TEXTE À LIRE »
•••••

Saint tous saints

     Je ne sais pas si on peut encore parler de saints dans notre pays, de peur de voir hurler les sectes laïques : et si on débaptisait les rues, les stations de métro à Paris, et les villes ? Et tant qu’on y est, les vins : Saint Émilion ?  Interdit ! Saint Amour ? Interdit ! L’aéroport Saint Exupéry ? Interdit ! l’auteur du Petit Prince n’avait qu’à s’appeler autrement, c’est de la provoc !

 

Alors tant pis, je me lance, espérant que vous lirez religieusement ; ah non pardon, ça aussi c’est interdit !

 

Le monde a toujours eu besoin de saints. Pas seulement les religions quelles qu’elles soient et quel que soit le nom qu’elles leur donnent : les Chrétiens ont leurs saints, les Juifs aussi qui certes sanctifient des lieux, mais liés à des personnes marquantes ; les musulmans ont leurs prophètes ou leurs walis. Brassens gentiment anar, parlait d’un « petit saint besogneux » à propos d’un prêtre de campagne.

 

Les peuples, les nations ont les leurs, même en République. À Paris, au fronton du Panthéon (du grec « à tous les dieux) ex-église et situé sur la montagne sainte Geneviève (on n’y échappe pas !) est écrit : « Aux grands Hommes la patrie reconnaissante ». On y trouve 79 gloires du pays : écrivains, politiques, scientifiques et récemment Résistants. Les militaires se trouvent aux Invalides.

 

Tout le monde a ses saints, donc. Mais que sont-ils ?

 

Dans tous les cas, religieux ou laïques ce sont des exemples, des porteurs de sagesse ou de vertus civiques, de connaissances utiles à tous. Dans les religions, ils ont souvent, par déviation, remplacé les dieux païens ; on les prie, on les vénère quand ils ne sont au mieux que des intercesseurs, c’est à dire des figures, qui nous font réfléchir à notre vie, qui nous font comprendre ce qu’est la divinité ; mais chacun n’en représente qu’une infime partie et chacun ne mérite pas qu’on l’idolâtre, ou comme l’écrit le pasteur Marion Muller Collard, qu’on passe avec lui un contrat : je te mets un cierge, tu me fais réussir à mon examen !

 

Dieu est « l’au-delà de tout ». il ne saurait être perçu à travers un être humain, fut-il rempli de vertus. «Il vaut mieux s’adresser au Bon Dieu qu’à ses saints» dit la sagesse populaire. Tous les saints honorés par les Chrétiens – hors les martyrs – ont d’ailleurs connu des périodes de leur vie profondément humaine ; Foucauld menait une vie de patachon, Saint Augustin n’était pas en reste et beaucoup d’autres à l’avenant. Quant à saint Paul, persécuteur de Chrétiens, il proclamait lui-même son indignité ! Ce qui n’empêche pas qu’il soit considéré comme le vrai fondateur du christianisme.

•••••

DONNÉES AFFICHÉES »
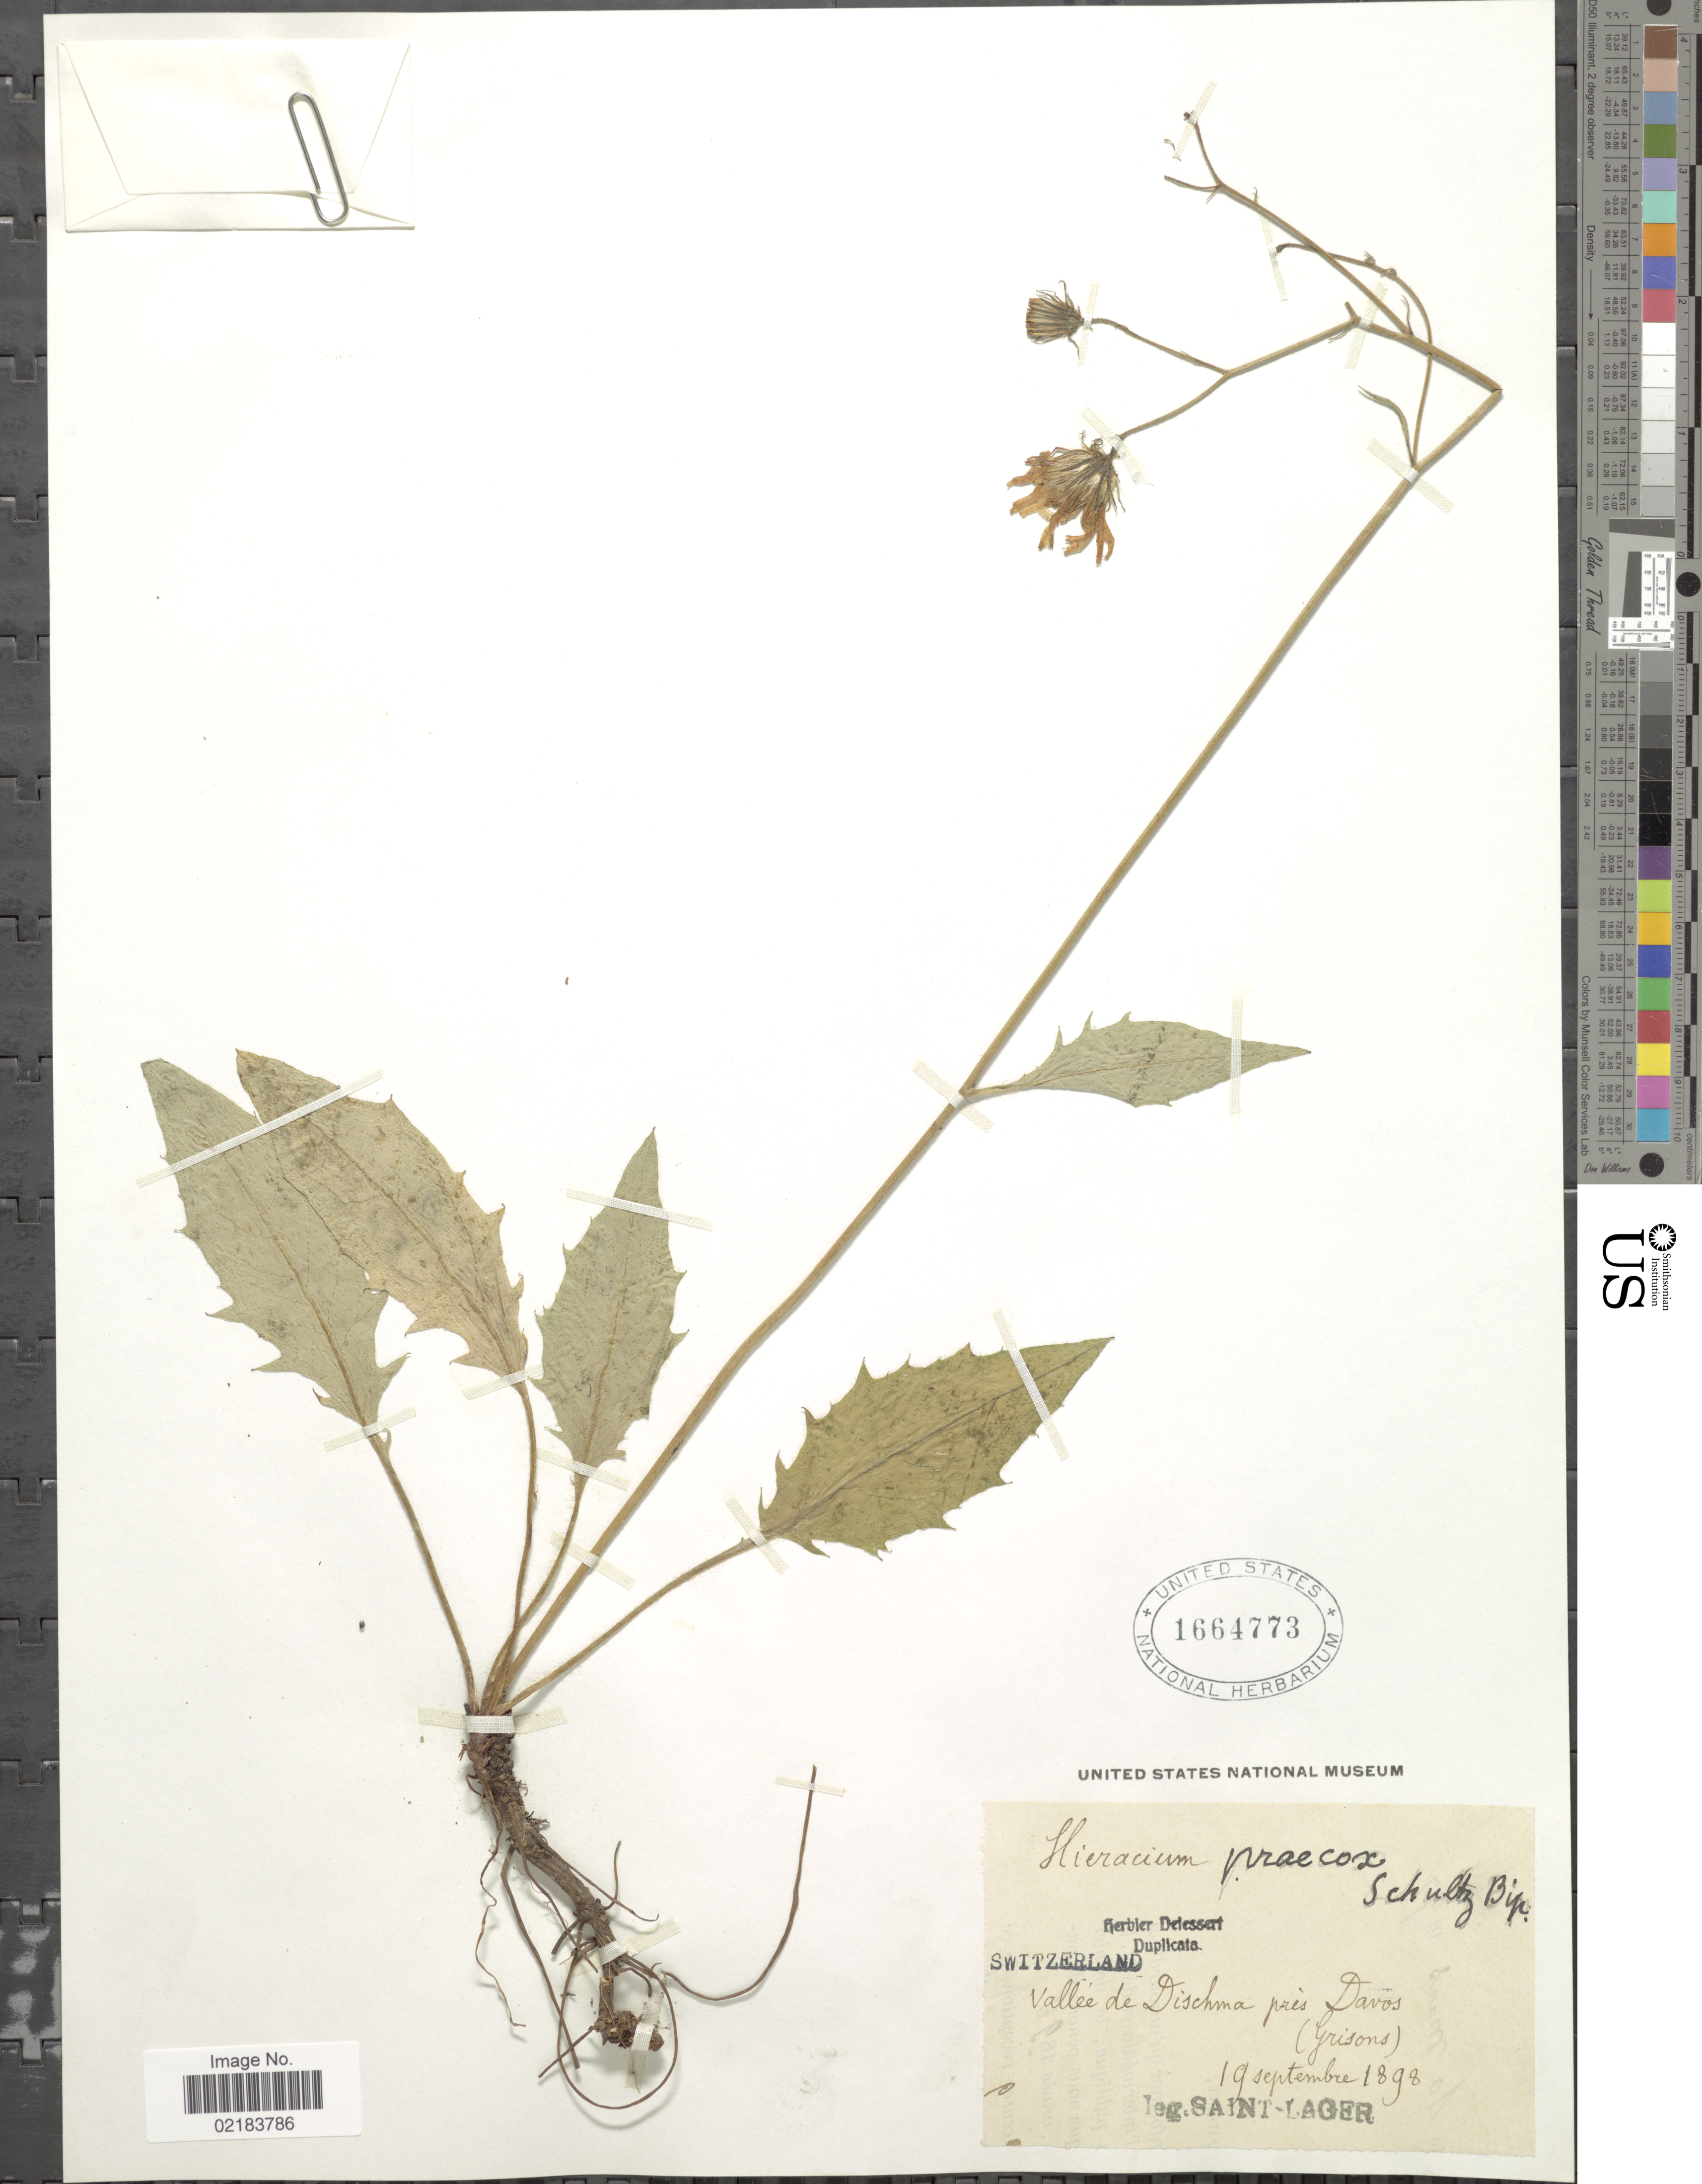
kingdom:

•••••

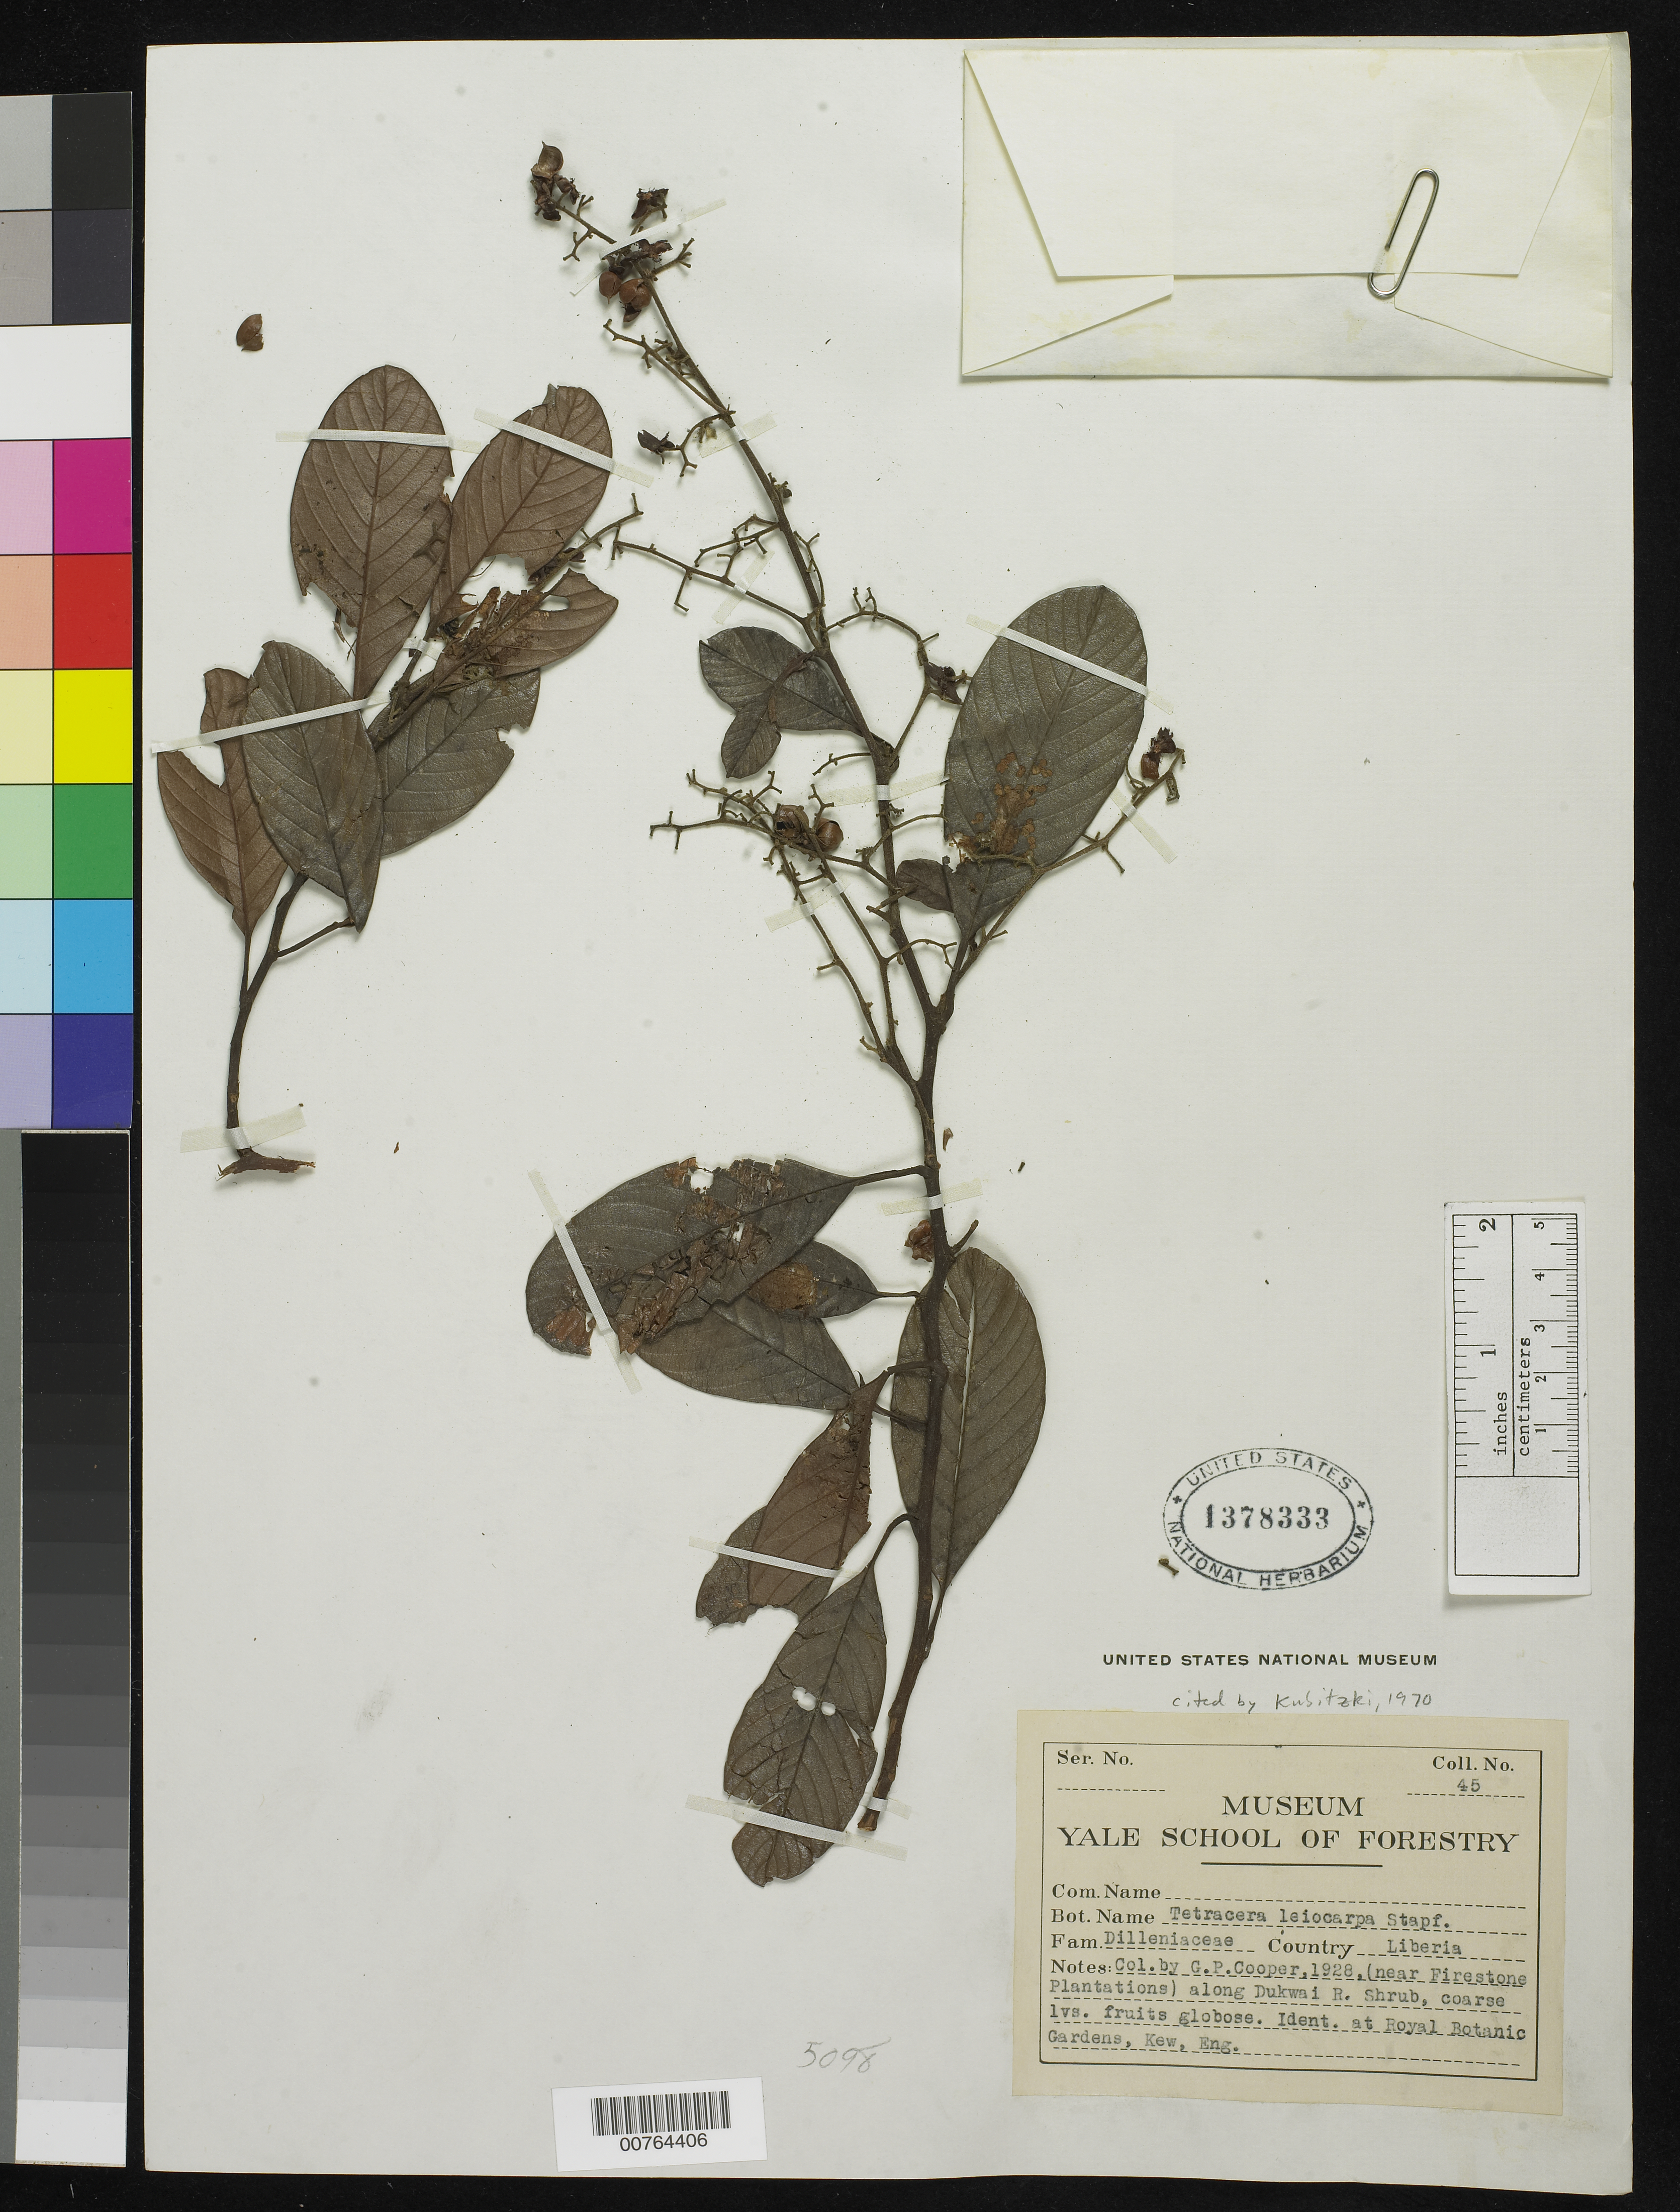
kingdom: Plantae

•••••

CONSIGNE À SUIVRE » Modifiez, s'il vous plaît, le passage du texte sur les saints qui va de « Saint tous saints » jusqu'à « de la provoc ! » : redonnez-le en remplaçant « métro » par « tramway ».

RÉSULTAT OBTENU »
Saint tous saints

     Je ne sais pas si on peut encore parler de saints dans notre pays, de peur de voir hurler les sectes laïques : et si on débaptisait les rues, les stations de tramway à Paris, et les villes ? Et tant qu’on y est, les vins : Saint Émilion ?  Interdit ! Saint Amour ? Interdit ! L’aéroport Saint Exupéry ? Interdit ! l’auteur du Petit Prince n’avait qu’à s’appeler autrement, c’est de la provoc !